2021年産の新米価格が下落する見通しだ。生産者からコメの販売委託を受けた農協が、出荷時に農家に仮払いする金額の目安となる概算金は、主力品種「ひとめぼれ」が1等60キロあたり前年比3100円減の9500円。新型コロナ禍による外食需要の不振で在庫が積み上がった影響が大きく、関係者は不安を募らせる。(後藤陵平)
JA全農みやぎによると、ひとめぼれは2年連続の下落で、1万円を下回るのは豊作だった14年以来7年ぶりとなる。ササニシキは同3100円減の9600円、ブランド米「だて正夢」は同4300円減の1万円となった。
農林水産省によると、民間事業者が抱える県産うるち米の在庫量(6月末現在)は約13万5000トンを超え、昨年同月より約2万3000トン(21%)増加した。需要減少が進む「コメ離れ」に、コロナ禍が追い打ちをかけた。
宮城県石巻市の河南低温農業倉庫では、21年産米の搬入が進む中、大量の20年産米が保管されている。20年産米で埋まる市内の小規模倉庫には、新米が運び込めないところもあるという。JAいしのまき米穀課の黒沼義典課長(52)は「需要が回復する見通しが立たなければ、毎年の余りが繰り越され、米価の下落が止まらない」と嘆く。

作業内容
[1] 新米価格の記事によると、ブランド米「だて正夢」の概算金はいくらになりましたか。
[2] 新米価格の記事の「2021年産の新米価格が下落」から「コロナ禍が追い打ちをかけた。」までを、両端を含めて一字一句そのまま書き写してください。
データの項目は、解答には必要ありません。

提供データ
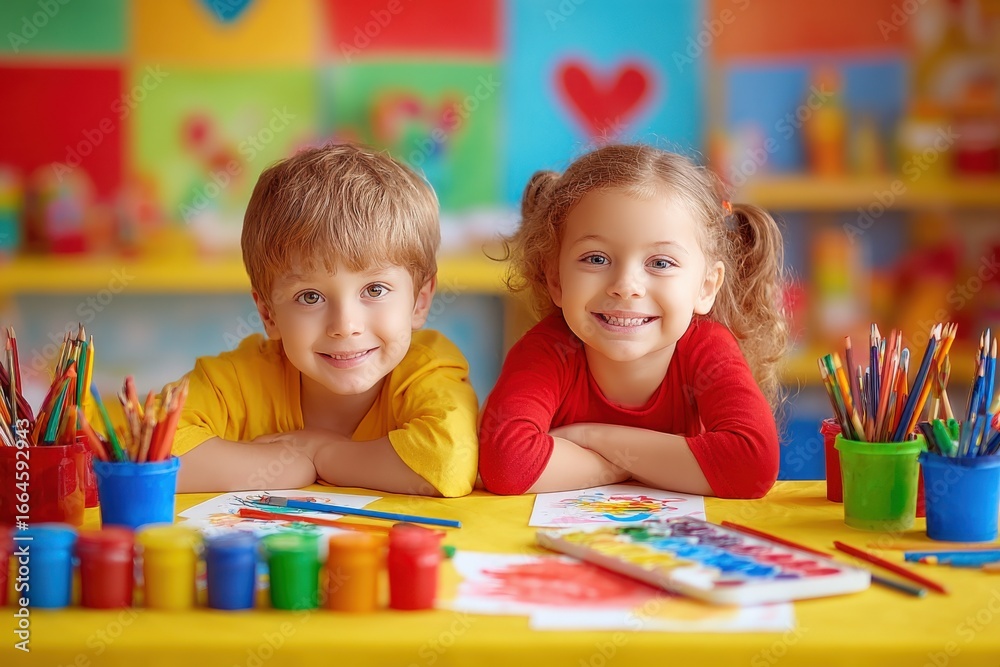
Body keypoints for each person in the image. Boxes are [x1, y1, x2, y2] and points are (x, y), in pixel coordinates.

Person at [478, 144, 787, 498]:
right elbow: (506, 467)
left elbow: (751, 468)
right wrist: (637, 464)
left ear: (706, 286)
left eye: (660, 263)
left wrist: (592, 438)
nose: (626, 287)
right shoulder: (548, 350)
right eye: (596, 258)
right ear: (556, 280)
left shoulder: (707, 349)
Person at [172, 143, 479, 497]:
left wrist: (322, 452)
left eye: (375, 290)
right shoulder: (236, 382)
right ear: (268, 314)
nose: (345, 325)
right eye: (310, 297)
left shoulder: (427, 369)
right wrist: (290, 465)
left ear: (419, 300)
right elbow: (148, 452)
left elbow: (447, 463)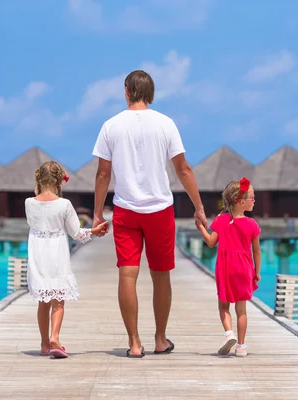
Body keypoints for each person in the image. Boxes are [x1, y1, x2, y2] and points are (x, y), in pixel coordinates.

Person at [91, 70, 207, 358]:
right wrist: (199, 206)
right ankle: (160, 339)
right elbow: (183, 169)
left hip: (126, 211)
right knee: (161, 275)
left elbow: (103, 175)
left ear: (127, 91)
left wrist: (96, 214)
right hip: (159, 210)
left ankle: (133, 343)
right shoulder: (166, 124)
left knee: (127, 276)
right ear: (150, 93)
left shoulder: (111, 125)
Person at [25, 161, 108, 359]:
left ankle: (45, 344)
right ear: (60, 180)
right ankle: (55, 337)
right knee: (58, 302)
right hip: (57, 255)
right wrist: (94, 232)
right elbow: (76, 233)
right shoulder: (65, 205)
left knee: (43, 302)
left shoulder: (29, 203)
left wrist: (38, 191)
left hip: (37, 254)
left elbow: (34, 219)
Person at [196, 177, 261, 357]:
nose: (254, 201)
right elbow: (257, 252)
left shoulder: (221, 220)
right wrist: (257, 272)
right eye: (252, 198)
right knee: (241, 310)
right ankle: (241, 347)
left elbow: (210, 242)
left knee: (224, 307)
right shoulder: (252, 224)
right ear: (241, 202)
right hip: (244, 269)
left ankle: (228, 333)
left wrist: (201, 228)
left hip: (225, 268)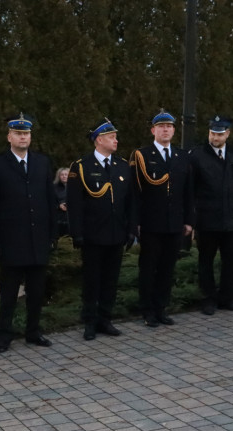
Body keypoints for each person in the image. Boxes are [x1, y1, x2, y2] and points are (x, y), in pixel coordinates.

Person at [0, 113, 59, 353]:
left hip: (37, 240)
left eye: (26, 133)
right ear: (9, 137)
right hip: (11, 241)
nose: (23, 137)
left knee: (36, 292)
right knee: (8, 294)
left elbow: (50, 199)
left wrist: (52, 234)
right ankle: (4, 335)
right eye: (18, 133)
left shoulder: (41, 162)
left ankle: (33, 332)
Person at [66, 118, 135, 340]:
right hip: (92, 235)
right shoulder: (81, 167)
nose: (116, 140)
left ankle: (105, 319)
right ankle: (89, 322)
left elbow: (130, 202)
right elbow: (75, 204)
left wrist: (130, 229)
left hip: (116, 234)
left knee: (110, 280)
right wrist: (76, 232)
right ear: (99, 140)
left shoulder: (122, 165)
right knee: (92, 281)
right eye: (112, 137)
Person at [131, 109, 194, 326]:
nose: (165, 130)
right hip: (150, 223)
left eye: (169, 126)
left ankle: (161, 308)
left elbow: (188, 191)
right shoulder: (142, 155)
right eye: (161, 126)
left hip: (174, 222)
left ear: (174, 130)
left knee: (167, 268)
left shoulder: (182, 156)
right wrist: (135, 221)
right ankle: (147, 310)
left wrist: (188, 220)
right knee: (148, 268)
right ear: (153, 130)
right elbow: (135, 192)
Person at [188, 115, 233, 315]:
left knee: (231, 260)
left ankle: (227, 298)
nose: (215, 137)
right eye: (213, 133)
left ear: (227, 134)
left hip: (231, 218)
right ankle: (208, 299)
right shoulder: (197, 155)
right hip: (207, 219)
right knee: (206, 261)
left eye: (220, 134)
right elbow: (190, 189)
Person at [54, 167, 70, 237]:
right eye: (62, 175)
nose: (64, 176)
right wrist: (59, 205)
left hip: (71, 218)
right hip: (58, 218)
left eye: (66, 174)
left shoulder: (76, 187)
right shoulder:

解答
[1] 前年比4300円減の1万円です。

[2]
2021年産の新米価格が下落する見通しだ。生産者からコメの販売委託を受けた農協が、出荷時に農家に仮払いする金額の目安となる概算金は、主力品種「ひとめぼれ」が1等60キロあたり前年比3100円減の9500円。新型コロナ禍による外食需要の不振で在庫が積み上がった影響が大きく、関係者は不安を募らせる。(後藤陵平)
JA全農みやぎによると、ひとめぼれは2年連続の下落で、1万円を下回るのは豊作だった14年以来7年ぶりとなる。ササニシキは同3100円減の9600円、ブランド米「だて正夢」は同4300円減の1万円となった。
農林水産省によると、民間事業者が抱える県産うるち米の在庫量(6月末現在)は約13万5000トンを超え、昨年同月より約2万3000トン(21%)増加した。需要減少が進む「コメ離れ」に、コロナ禍が追い打ちをかけた。